### DATASET RECORDS
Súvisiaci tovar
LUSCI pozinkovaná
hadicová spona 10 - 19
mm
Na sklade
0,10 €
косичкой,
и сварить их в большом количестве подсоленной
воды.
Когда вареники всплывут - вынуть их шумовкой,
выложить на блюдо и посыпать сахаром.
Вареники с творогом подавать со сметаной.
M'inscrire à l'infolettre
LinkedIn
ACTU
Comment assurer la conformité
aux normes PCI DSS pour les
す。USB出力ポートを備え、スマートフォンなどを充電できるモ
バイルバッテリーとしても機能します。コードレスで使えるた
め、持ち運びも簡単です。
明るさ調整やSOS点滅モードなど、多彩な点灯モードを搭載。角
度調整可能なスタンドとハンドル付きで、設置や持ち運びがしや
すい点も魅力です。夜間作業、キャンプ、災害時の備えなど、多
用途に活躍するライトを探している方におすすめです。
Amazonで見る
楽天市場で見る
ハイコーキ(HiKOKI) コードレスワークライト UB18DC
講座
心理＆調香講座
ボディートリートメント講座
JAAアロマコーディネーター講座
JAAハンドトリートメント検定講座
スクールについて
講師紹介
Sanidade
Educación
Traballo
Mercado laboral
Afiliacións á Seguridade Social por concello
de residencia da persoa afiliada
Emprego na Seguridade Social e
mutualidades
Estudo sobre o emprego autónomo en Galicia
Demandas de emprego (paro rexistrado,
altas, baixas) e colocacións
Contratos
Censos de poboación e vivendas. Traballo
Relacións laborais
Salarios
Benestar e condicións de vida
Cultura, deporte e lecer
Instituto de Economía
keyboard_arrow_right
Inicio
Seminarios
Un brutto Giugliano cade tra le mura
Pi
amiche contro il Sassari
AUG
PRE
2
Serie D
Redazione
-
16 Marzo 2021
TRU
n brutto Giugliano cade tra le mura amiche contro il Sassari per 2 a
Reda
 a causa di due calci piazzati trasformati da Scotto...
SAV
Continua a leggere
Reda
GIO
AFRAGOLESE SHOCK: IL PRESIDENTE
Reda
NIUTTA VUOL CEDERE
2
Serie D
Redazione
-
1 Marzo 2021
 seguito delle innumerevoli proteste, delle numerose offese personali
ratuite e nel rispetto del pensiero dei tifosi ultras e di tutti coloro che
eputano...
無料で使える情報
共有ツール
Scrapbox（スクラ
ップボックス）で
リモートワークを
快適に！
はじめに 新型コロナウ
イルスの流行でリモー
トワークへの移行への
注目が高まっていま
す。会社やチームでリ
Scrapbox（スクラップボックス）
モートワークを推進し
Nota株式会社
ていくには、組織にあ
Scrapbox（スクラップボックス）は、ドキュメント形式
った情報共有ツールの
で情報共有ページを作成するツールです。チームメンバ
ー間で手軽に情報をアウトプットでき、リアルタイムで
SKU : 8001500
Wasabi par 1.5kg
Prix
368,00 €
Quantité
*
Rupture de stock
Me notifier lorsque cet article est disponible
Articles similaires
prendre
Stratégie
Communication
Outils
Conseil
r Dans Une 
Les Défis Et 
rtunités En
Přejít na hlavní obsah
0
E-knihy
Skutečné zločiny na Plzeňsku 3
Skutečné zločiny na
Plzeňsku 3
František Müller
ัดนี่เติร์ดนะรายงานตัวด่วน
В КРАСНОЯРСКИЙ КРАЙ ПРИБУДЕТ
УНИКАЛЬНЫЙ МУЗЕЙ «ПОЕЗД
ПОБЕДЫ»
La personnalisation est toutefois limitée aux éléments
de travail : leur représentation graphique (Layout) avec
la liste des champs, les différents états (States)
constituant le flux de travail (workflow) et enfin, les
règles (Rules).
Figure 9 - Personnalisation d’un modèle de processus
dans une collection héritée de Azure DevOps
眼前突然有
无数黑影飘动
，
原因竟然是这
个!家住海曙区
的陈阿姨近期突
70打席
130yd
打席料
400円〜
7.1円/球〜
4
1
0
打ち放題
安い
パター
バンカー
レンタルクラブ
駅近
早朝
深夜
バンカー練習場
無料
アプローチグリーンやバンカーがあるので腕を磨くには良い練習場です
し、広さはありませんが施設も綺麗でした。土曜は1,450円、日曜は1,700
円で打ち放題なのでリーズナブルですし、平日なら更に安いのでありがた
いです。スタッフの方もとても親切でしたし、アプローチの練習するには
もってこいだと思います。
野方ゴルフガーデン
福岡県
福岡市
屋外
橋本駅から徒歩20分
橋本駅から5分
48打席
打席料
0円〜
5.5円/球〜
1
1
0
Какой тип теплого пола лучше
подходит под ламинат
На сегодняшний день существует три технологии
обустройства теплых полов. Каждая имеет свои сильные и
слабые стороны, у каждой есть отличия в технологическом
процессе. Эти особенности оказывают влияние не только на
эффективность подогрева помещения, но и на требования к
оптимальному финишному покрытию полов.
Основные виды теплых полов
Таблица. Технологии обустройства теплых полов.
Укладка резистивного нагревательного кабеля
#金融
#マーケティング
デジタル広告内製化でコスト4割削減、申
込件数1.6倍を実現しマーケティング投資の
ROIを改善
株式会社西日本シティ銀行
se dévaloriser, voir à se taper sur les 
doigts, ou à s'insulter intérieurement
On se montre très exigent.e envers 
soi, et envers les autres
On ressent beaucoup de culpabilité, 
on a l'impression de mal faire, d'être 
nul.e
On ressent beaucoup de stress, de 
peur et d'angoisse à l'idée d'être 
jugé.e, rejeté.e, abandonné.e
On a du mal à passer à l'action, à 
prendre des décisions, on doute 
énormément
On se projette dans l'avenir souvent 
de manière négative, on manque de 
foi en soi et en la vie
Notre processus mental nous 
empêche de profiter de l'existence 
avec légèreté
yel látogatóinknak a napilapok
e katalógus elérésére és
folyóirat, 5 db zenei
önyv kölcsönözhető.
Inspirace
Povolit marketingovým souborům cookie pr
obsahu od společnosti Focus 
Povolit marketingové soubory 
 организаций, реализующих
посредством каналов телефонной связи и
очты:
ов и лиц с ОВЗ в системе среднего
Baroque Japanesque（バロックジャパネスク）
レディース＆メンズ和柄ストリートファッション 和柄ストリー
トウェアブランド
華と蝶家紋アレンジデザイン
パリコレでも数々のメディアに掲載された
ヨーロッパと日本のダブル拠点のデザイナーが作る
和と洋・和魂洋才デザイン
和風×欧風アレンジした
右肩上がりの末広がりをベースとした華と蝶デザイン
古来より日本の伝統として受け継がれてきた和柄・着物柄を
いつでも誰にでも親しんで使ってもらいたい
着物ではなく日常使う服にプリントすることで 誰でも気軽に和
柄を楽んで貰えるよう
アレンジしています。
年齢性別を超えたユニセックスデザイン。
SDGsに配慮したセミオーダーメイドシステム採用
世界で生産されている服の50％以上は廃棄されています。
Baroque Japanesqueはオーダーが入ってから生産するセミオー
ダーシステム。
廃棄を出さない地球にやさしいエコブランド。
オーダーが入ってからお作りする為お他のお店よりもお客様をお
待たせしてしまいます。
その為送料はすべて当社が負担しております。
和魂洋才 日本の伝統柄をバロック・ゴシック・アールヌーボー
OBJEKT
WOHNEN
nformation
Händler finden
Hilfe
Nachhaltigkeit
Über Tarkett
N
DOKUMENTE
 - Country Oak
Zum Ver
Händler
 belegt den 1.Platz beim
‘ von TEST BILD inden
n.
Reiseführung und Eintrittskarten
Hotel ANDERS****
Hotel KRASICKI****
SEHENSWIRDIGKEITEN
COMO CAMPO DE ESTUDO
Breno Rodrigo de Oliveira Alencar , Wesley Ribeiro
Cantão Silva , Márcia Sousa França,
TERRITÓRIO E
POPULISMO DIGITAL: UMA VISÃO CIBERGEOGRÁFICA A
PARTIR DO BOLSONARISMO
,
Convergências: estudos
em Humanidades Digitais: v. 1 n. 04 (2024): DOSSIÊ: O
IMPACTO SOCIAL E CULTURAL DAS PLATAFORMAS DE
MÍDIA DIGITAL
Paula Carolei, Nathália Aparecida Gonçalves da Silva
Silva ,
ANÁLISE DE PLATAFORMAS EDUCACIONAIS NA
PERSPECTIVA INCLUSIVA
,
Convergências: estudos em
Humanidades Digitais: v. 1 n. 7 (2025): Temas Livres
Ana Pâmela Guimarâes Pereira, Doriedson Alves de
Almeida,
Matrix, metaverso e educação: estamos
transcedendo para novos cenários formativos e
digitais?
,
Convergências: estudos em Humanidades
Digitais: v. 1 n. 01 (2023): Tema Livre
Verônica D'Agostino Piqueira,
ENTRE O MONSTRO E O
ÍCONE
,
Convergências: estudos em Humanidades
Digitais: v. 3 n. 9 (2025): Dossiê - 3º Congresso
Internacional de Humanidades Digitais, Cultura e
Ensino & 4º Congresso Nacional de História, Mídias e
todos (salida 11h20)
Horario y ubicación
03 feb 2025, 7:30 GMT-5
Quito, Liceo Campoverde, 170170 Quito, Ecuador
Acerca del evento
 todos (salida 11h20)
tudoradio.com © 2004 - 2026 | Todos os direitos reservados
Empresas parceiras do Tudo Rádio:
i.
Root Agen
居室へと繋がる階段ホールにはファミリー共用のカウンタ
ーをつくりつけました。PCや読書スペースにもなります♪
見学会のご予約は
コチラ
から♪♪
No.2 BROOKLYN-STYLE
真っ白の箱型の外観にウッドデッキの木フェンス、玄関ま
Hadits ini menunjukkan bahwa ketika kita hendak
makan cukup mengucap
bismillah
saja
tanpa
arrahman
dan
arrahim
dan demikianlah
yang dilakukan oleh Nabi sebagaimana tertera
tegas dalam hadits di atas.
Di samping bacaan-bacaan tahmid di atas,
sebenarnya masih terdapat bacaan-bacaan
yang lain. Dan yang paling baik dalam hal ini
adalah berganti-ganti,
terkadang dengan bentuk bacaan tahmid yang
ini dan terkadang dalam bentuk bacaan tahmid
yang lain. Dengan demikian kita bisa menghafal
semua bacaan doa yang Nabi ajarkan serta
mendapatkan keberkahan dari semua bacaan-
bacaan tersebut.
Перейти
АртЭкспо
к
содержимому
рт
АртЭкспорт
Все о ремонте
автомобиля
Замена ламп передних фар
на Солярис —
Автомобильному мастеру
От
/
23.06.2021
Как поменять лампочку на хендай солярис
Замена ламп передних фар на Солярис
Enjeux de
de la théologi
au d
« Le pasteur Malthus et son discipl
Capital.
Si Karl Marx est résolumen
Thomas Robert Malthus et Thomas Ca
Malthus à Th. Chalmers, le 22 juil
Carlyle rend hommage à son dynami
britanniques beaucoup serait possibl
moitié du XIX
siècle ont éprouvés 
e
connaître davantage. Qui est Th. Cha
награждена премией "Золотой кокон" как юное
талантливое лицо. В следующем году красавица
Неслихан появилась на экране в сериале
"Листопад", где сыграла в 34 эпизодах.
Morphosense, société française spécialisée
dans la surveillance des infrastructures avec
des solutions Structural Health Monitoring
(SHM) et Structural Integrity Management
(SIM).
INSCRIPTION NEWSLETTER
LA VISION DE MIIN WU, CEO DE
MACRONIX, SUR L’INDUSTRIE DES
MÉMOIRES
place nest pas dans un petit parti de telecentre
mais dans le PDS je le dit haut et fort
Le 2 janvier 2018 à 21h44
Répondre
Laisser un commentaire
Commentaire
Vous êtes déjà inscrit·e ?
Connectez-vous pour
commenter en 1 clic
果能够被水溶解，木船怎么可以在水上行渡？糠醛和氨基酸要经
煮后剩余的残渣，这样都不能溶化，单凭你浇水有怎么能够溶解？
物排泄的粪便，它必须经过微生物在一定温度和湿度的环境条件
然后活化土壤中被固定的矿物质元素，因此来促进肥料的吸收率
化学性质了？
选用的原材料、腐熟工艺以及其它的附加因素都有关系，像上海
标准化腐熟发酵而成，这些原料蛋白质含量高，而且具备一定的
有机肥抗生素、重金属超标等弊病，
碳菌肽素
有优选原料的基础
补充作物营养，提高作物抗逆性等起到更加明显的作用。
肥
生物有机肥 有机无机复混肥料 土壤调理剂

### EXERCISE OBJECTIVE
Set down exactly the lines of the data above, beginning with the line that has "siècle ont éprouvés" and ending with the line that has "mais dans le PDS je le dit haut et fort", and no others.

### ANSWER TO THIS EXERCISE
siècle ont éprouvés 
e
connaître davantage. Qui est Th. Cha
награждена премией "Золотой кокон" как юное
талантливое лицо. В следующем году красавица
Неслихан появилась на экране в сериале
"Листопад", где сыграла в 34 эпизодах.
Morphosense, société française spécialisée
dans la surveillance des infrastructures avec
des solutions Structural Health Monitoring
(SHM) et Structural Integrity Management
(SIM).
INSCRIPTION NEWSLETTER
LA VISION DE MIIN WU, CEO DE
MACRONIX, SUR L’INDUSTRIE DES
MÉMOIRES
place nest pas dans un petit parti de telecentre
mais dans le PDS je le dit haut et fort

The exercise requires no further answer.